Un autre projet était en cours : un livre d'entretiens avec le journaliste David Dufresne qui, à travers ses interpellations «Allô Place Beauvau», avait repris le flambeau d'une recension systématique des faits et gestes policiers. «On s'était vus en début d'année pour préparer ce livre, où l'on voulait confronter nos expériences et nos points de vue, dit Dufresne. Il voyait bien que quelque chose basculait en ce moment par rapport à l'observation de la police, avec toutes les vidéos.»
Symbole. Pour préparer ce livre, Rajsfus avait récemment écrit une cinquantaine de pages de notes. Dufresne arrivait, lui, avec plein de questions : «Maurice Rajsfus avait compris que c'était l'accumulation des événements qui faisait sens. Un cas peut être hasardeux, mais pas une accumulation.»

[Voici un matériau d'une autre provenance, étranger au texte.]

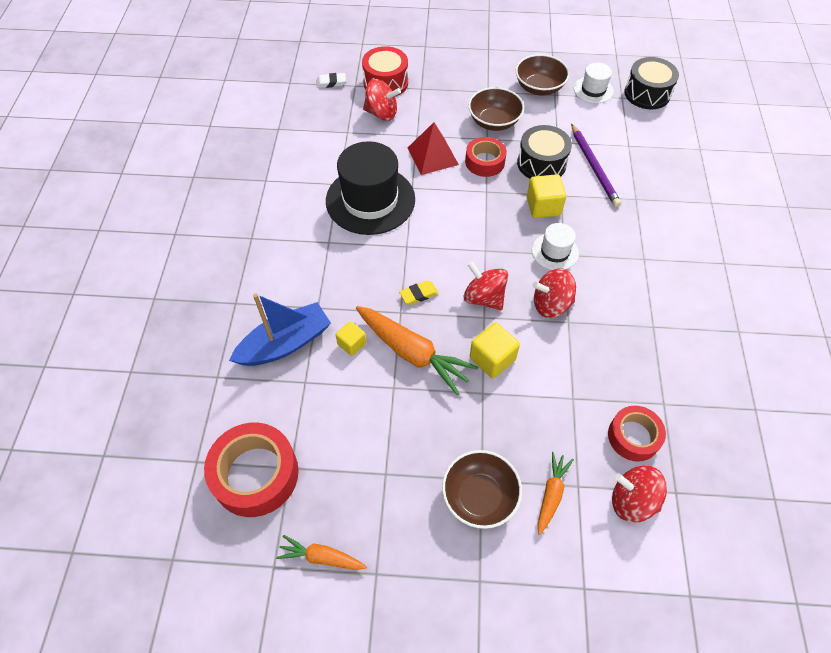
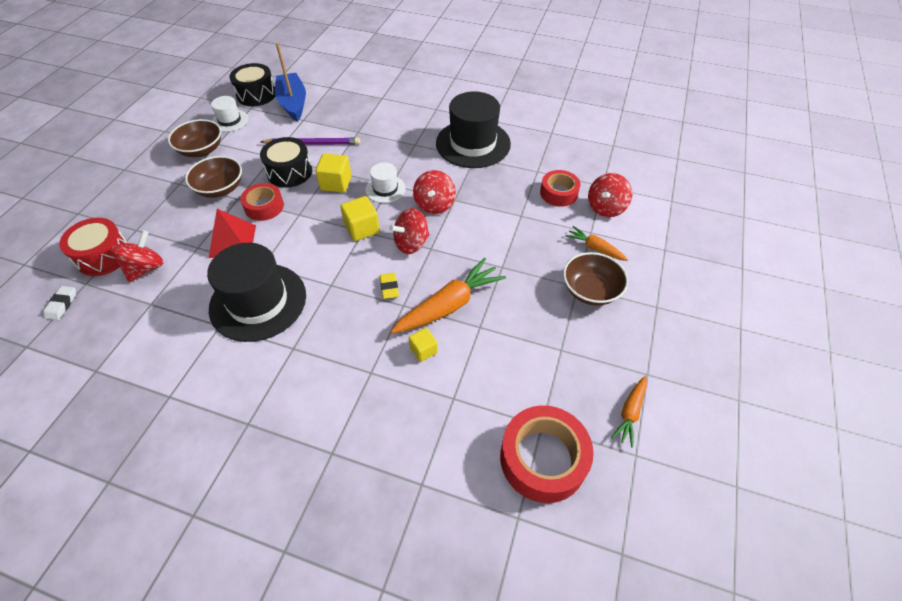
camera: 75 degrees left, 5 degrees down
blue boat [229,293,331,366] -> blue boat moved to [275,43,306,122]
yellow cube [470,323,520,378] -> yellow cube moved to [340,196,380,241]
none -> black hat [436,91,511,168]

Signe de l'importance qu'avait acquise Rajsfus, l'annonce de sa mort a été suivie par de nombreux hommages, certains militants antiracistes saluant un «monument». D'autres ont relevé un évident symbole : son existence a pris fin le jour même où des dizaines de milliers de personnes défilaient dans plusieurs villes de France pour dénoncer le racisme et les violences policières, et réclamer «justice». Le combat de sa vie est désormais celui d'une époque, porté par un mouvement sans frontières.